Di Fabio: «Io e l’Amatori, quanti veleni e rancori»

21 Settembre 2019

L’ex patron: «Troppe divisioni in società, ero mal sopportato ma necessario a livello economico»

PESCARA. Le macerie sono lì davanti agli occhi: rapporti personali compromessi, polemiche, dispetti, bracci di ferro e mezze verità. Dalla festa per la promozione dell’Amatori a oggi è trascorsa un’estate che ha dell’incredibile. La mancata ammissione alla A2 ha fatto crollare un mondo di cartapesta nel momento in cui gli appassionati abruzzesi della palla a spicchi pensavano di potersi godere due squadre in A2 e a Pescara di rivedere uno spettacolo che mancava da 30 anni. E invece no. Sembra di essersi risvegliati da un incubo e ora ci sono tre squadre in C Silver in una piazza corrosa da rancori. Specialmente dopo che Pescara Basket e Pescara 1976, allestita da quei dirigenti dell’Amatori che affiancavano il patron Di Fabio, hanno duellato a lungo per avere una wild card per la serie C Gold che la Fip ha negato a entrambi, dal momento che si rischiava di finire a carte bollate. Adesso si riparte e l’ormai ex patron dell’Amatori promossa in A2 ha voluto dire la sua per «fare un po’ di chiarezza».

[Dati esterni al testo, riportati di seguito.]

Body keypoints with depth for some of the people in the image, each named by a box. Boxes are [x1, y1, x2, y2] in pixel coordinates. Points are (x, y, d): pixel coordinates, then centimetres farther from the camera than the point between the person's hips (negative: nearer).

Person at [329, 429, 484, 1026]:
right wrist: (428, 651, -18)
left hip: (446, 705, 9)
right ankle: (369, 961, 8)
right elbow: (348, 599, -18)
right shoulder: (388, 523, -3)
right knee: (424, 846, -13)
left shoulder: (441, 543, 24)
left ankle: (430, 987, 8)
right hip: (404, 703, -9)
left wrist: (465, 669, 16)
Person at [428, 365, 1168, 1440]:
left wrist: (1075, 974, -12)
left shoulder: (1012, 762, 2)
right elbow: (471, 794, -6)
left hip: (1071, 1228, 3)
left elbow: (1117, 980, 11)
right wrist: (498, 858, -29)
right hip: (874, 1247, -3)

Di Fabio, a distanza di mesi è possibile fare chiarezza sulla mancata iscrizione dell’Amatori alla A2?
«L’Amatori si è iscritta rispettando tutte le disposizioni economiche e le prescrizioni. Non è stata ammessa per una venialità documentale che poteva, a mio avviso, essere anche superata. Però, è andata così…».
Concretamente di chi è la colpa?
«Intanto, va rimarcato che non c’è stata alcuna problematica amministrativa, economica o fiscale. Sia ben chiaro. Le responsabilità, probabilmente, andrebbero ascritte a chi ci ha seguito male in passato, a chi ha sottovalutato il problema del presente e a chi poi lo ha mal gestito quando è venuto a galla. Fermo restando che, comunque, il presidente è il primo responsabile in quanto massimo rappresentante della società».

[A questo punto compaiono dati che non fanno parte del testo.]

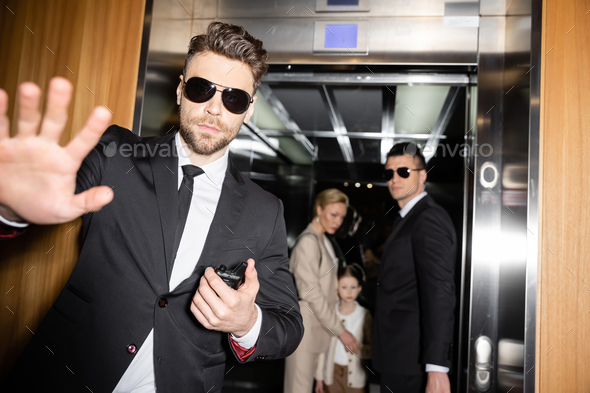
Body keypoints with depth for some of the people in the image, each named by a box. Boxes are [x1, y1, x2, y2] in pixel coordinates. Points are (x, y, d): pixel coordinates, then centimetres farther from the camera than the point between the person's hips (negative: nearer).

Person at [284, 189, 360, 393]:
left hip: (319, 325, 8)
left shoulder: (324, 241, 14)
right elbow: (311, 293, -17)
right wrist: (340, 330, -14)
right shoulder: (308, 241, -14)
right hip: (305, 325, -8)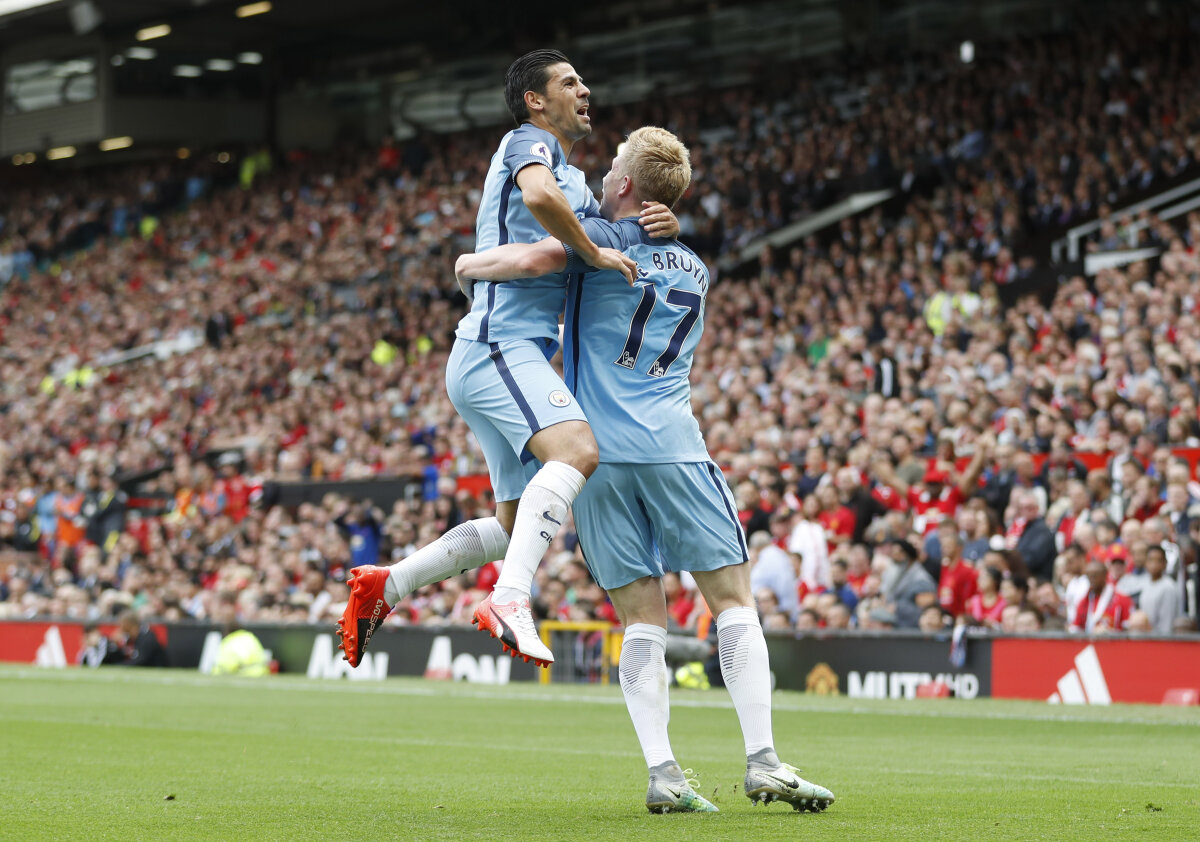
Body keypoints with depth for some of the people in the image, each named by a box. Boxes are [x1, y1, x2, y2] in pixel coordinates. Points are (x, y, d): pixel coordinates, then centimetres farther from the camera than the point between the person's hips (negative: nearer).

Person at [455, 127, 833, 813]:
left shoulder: (603, 238, 4)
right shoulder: (695, 269, 21)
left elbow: (533, 260, -12)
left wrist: (471, 264, 6)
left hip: (597, 450, -2)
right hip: (674, 447, 2)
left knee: (643, 622, 1)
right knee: (734, 603, 3)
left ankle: (663, 774, -7)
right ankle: (763, 763, -7)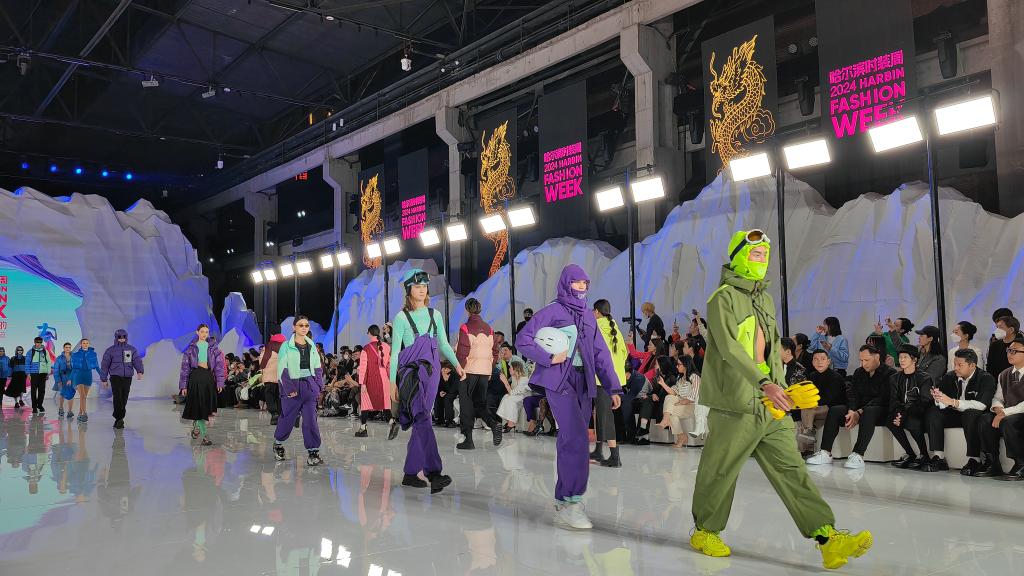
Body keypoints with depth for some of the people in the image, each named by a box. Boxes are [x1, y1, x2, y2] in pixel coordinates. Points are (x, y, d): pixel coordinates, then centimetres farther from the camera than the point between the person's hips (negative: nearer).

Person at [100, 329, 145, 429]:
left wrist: (140, 371, -23)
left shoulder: (132, 350, 8)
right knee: (117, 397, -17)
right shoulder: (110, 350, 3)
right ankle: (119, 419, -20)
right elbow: (104, 365, 6)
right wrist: (103, 379, 4)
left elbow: (137, 361, -5)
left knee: (124, 400, 6)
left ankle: (118, 420, 18)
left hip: (127, 378, 2)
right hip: (115, 377, -2)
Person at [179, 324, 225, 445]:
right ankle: (204, 436, -4)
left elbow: (219, 364, 6)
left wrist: (220, 382, -3)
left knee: (206, 406, 7)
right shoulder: (192, 347, 4)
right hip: (196, 376, -3)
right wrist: (183, 385, -1)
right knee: (199, 406, -6)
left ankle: (196, 424, 36)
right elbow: (185, 366, 3)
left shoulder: (213, 346, 9)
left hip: (209, 377, 3)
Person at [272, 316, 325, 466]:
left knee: (310, 419, -2)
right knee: (288, 418, 8)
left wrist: (318, 385, 3)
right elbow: (282, 370, -8)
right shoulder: (287, 346, -5)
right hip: (293, 386, -3)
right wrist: (289, 388, -14)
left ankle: (313, 452, 0)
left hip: (309, 386, 3)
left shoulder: (311, 345, 9)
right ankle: (278, 444, 33)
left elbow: (318, 367, 13)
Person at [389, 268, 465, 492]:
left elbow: (443, 344, 17)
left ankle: (411, 472, 11)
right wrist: (392, 381, -2)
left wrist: (457, 364, 2)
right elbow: (395, 351, 1)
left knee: (420, 419, 4)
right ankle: (434, 473, -25)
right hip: (411, 370, -4)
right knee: (422, 417, -18)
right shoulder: (402, 317, 2)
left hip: (432, 370, 4)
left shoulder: (435, 315, 14)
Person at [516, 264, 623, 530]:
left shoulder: (588, 317, 17)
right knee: (577, 440, -16)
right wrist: (549, 358, -14)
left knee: (570, 441, 9)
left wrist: (613, 387, 6)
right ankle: (570, 503, -11)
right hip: (560, 381, -6)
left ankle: (564, 497, 19)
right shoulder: (552, 311, -1)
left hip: (584, 383, 6)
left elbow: (601, 353, 13)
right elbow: (523, 340, -5)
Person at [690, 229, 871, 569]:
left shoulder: (766, 299, 17)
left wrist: (781, 388, 17)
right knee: (719, 473, 5)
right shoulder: (724, 298, -9)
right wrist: (764, 384, -31)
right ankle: (705, 532, 23)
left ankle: (828, 540, -1)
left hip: (771, 407, 7)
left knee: (791, 470, 2)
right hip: (735, 405, -7)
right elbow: (729, 347, -22)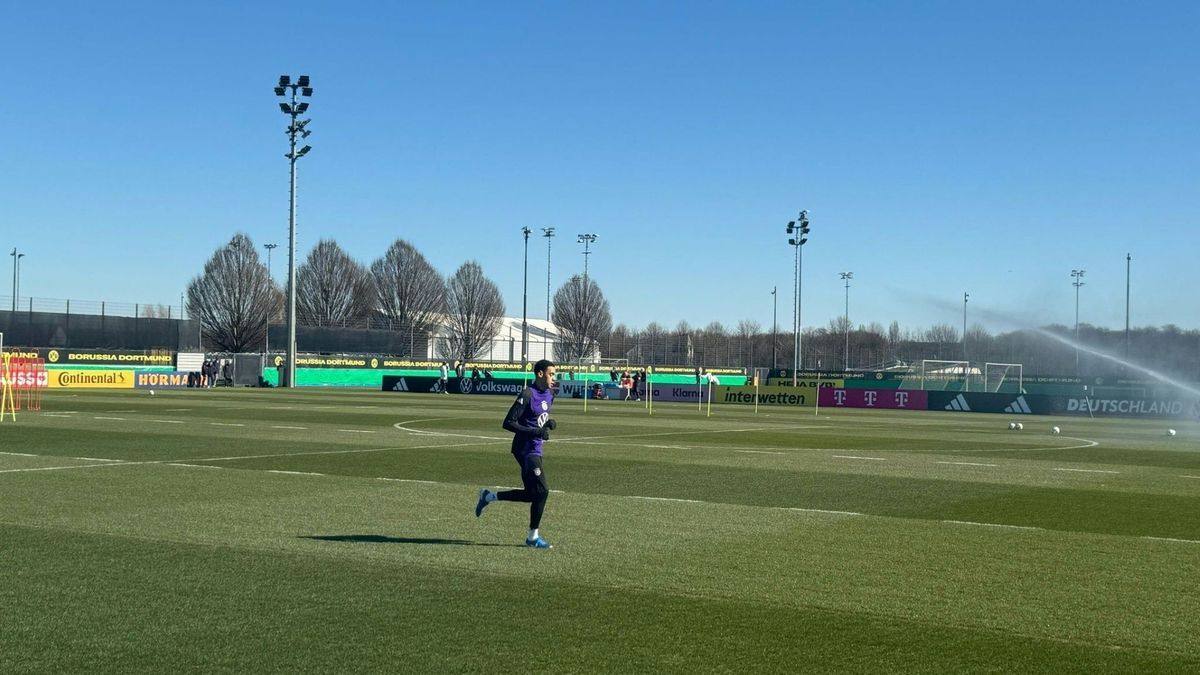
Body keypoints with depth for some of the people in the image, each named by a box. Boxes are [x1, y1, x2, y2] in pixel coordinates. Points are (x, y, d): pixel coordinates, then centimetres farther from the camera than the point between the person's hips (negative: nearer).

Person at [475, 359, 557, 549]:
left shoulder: (549, 395, 10)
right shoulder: (528, 395, -17)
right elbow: (508, 423, -18)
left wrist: (549, 423, 1)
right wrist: (535, 432, -24)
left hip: (536, 449, 9)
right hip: (526, 449, -9)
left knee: (530, 494, 11)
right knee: (541, 490, -10)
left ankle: (489, 496, 26)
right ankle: (533, 537, 3)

Dopo la mancata iscrizione dell’Amatori che cosa è accaduto, perché vi siete divisi?
«Purtroppo, gli ottimi risultati di questi anni avevano coperto tutte le magagne all’interno della società. Tutti dietro e sopra le spalle di Carlo Di Fabio, questa è l’amara verità. È stato il leit motiv di questi anni che solo ora mi è apparso chiaro e ineludibile, dopo la cocente delusione di questa estate».

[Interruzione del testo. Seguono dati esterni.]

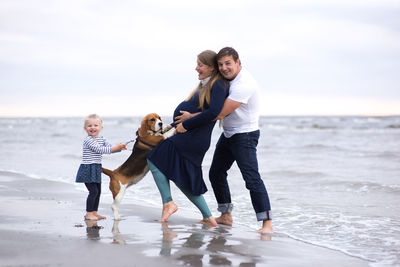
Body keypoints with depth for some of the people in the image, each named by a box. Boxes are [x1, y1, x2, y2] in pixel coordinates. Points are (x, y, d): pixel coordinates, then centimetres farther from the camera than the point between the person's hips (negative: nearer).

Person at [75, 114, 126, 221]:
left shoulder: (102, 139, 11)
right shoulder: (88, 140, -16)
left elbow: (110, 149, 8)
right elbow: (100, 149, -23)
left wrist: (120, 148, -11)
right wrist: (116, 147, -23)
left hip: (96, 169, 8)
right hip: (88, 169, -8)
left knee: (98, 191, 11)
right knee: (93, 191, -11)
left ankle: (94, 212, 21)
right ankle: (89, 214, -3)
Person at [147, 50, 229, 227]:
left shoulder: (218, 85, -12)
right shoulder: (205, 85, 18)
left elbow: (214, 111, -26)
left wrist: (185, 125, -20)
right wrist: (174, 125, 16)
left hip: (193, 139, -10)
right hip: (186, 136, 10)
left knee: (154, 159, -3)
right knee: (182, 179, 14)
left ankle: (168, 203, -3)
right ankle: (208, 217, 17)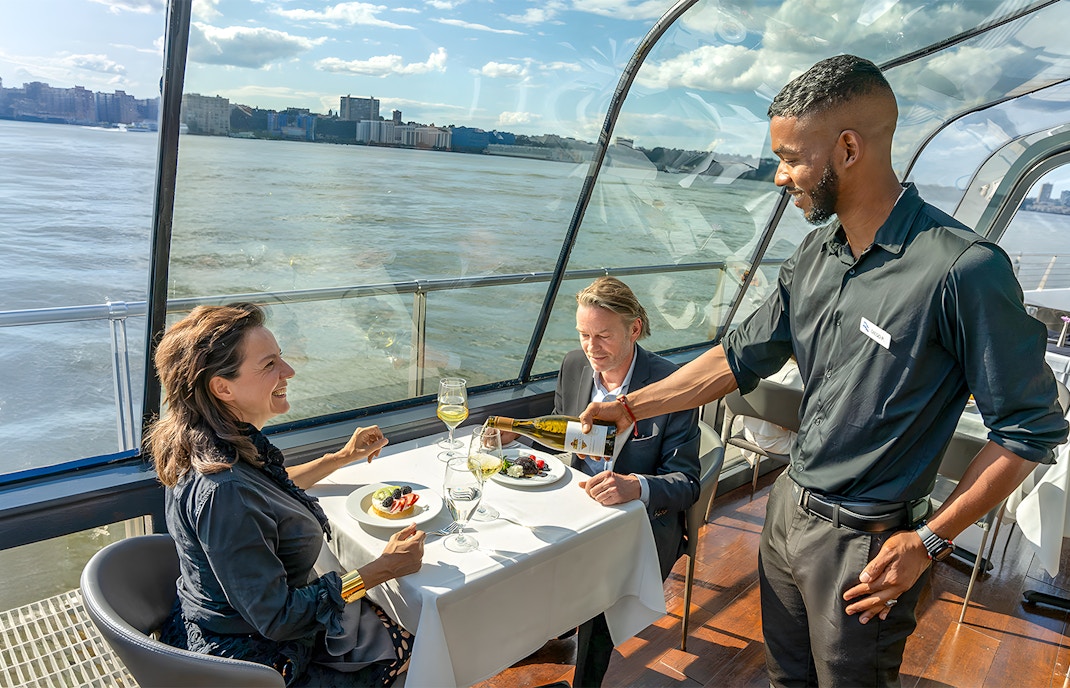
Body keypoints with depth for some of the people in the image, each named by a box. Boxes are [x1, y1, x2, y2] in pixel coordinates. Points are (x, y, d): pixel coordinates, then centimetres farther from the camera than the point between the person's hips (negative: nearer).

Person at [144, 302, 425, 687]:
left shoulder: (219, 446, -6)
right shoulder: (222, 490, -36)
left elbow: (266, 491, 18)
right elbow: (276, 617, -29)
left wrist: (342, 457, 19)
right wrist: (384, 568, -23)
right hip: (252, 657, -8)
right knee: (414, 646, 6)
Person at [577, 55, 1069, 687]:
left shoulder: (962, 269, -22)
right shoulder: (817, 254, 0)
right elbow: (741, 358, 6)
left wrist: (928, 541, -16)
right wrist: (629, 407, 5)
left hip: (865, 545, -6)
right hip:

Era una divisione che c’era anche prima all’interno dell’Amatori?
«Ero tranquillamente mal sopportato, ma ero necessario per l’aspetto economico, dal momento che coprivo circa l’80% di quelle che erano le esposizioni economiche del club».
Ora ci sono tre squadre di Pescara in C Silver, perché?
«Con tutto il rispetto per Antoniana e la sua attività, l’unica società strutturata per fare pallacanestro a certi livelli è il Pescara Basket presieduto da Luca Di Censo che considero mio fratello per il legame che ci unisce. Se mi sarà possibile lo aiuterò dall’esterno. Gli auguro di fare meglio di quanto non sia riuscito a fare io e, soprattutto, di riportare il basket pescarese laddove merita».
Lei e la pallacanestro?
«Io sono ancora in una fase di pagamento della esposizione debitoria. È vero che non ero il presidente per la federazione, ma lo ero della srl e come tale sto facendo fronte ai debiti, mentre gli altri pseudo-soci pensavano a costituire una nuova società (Pescara 1976, ndr) per ripartire vergini, belli puliti sul piano economico».
Il suo futuro nel basket?
«Nella vita mai dire mai, ma ora a espormi in maniera diretta nel basket no. Penso che anche la piazza non mi abbia dimostrato quello che pensavo di meritare. Ora c’è Di Censo e farò il tifo per lui, augurandogli di svolgere un buon lavoro. Anzi, spero che faccia meglio di me. A febbraio avevo manifestato il mio dispiacere per la situazione che si era venuta a creare, poi i risultati avevano lenito certe sofferenze. Si era ricreato entusiasmo. Però, ero mal sopportato e quindi non si poteva andare avanti insieme. Meglio così».
Questi mesi che cosa le lasciano dentro di sé?
«Delusione e, per certi versi, rabbia. Una delusione personale per i rapporti umani: per anni credo di aver dato tanto e mi rendo conto che non ho ricevuto assolutamente niente. Lasciare è una logica conseguenza di questa amara constatazione. Delusione e frustrazione si alternano in me ogni volta che penso e ripenso alla mia esperienza nel mondo del basket».